Cardwell wraps up year at association’s helm

Courtesy Photo Former Besser Elementary School principal Eric Cardwell, center, is seen here in February with students and staff at PS 114 Luis Llorens Torres School in Bronx, New York. The school was one of his many stops during his year as president of the National Association of Elementary School Principals.

ALPENA — Eric Cardwell, former Besser Elementary School principal, finished his one-year term as president of the National Association of Elementary School Principals last month.

Throughout the year, Cardwell, 50, traveled all over the U.S. to different schools, but also traveled to Puerto Rico and Thailand. He participated as a keynote speaker at different conferences. The presidency of NAESP rotates every year.

“This past year has been one of the most incredible years of my professional career, just seeing all the good that is occurring within the schools throughout the United States,” Cardwell said.

Cardwell said he had an opportunity of a lifetime to serve as NAESP president, because he never expected to be in that position.

“I’m not going to be sad (that it’s over), because I am blessed to have had those opportunities and meet people and make lifelong relationships that will continue beyond this year with educators,” he said.

While president, Cardwell worked to have a closer relationship with the National Association of Secondary School Principals, and he believes he accomplished that, because, starting in 2023, the two associations will hold a joint conference to work collaboratively.

“I like to think that I made the world a little bit better for kids and educators in our nation,” Cardwell said.

Cardwell retired from Alpena Public Schools in the spring after 10 years as principal at Besser and Sanborn elementaries.

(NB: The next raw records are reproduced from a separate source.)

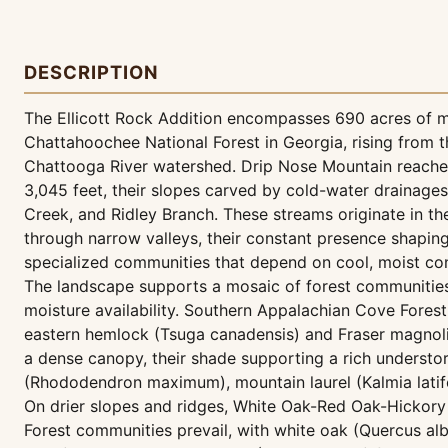
DESCRIPTION
The Ellicott Rock Addition encompasses 690 acres of m
Chattahoochee National Forest in Georgia, rising from 
Chattooga River watershed. Drip Nose Mountain reaches
3,045 feet, their slopes carved by cold-water drainage
Creek, and Ridley Branch. These streams originate in t
through narrow valleys, their constant presence shaping
specialized communities that depend on cool, moist con
The landscape supports a mosaic of forest communities 
moisture availability. Southern Appalachian Cove Fores
eastern hemlock (Tsuga canadensis) and Fraser magnoli
a dense canopy, their shade supporting a rich underst
(Rhododendron maximum), mountain laurel (Kalmia latifol
On drier slopes and ridges, White Oak-Red Oak-Hickor
Forest communities prevail, with white oak (Quercus al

He is now a co-facilitator for the National Aspiring Principals Academy and will teach for that group throughout the next nine months.

“It’s about supporting the new principals before they get into the profession,” Cardwell said. “Beyond that, I’m weighing different possible opportunities, both in the private sector, but then also in nonprofit. I’m going to decide what I do when I grow up.”

Cardwell said he would put Alpena Schools and its teachers up against the best in the country. He said Alpena is fortunate to have the level of professionalism that he’s seen with the teachers.

“They’re doing the best they can with kids and for kids,” he said.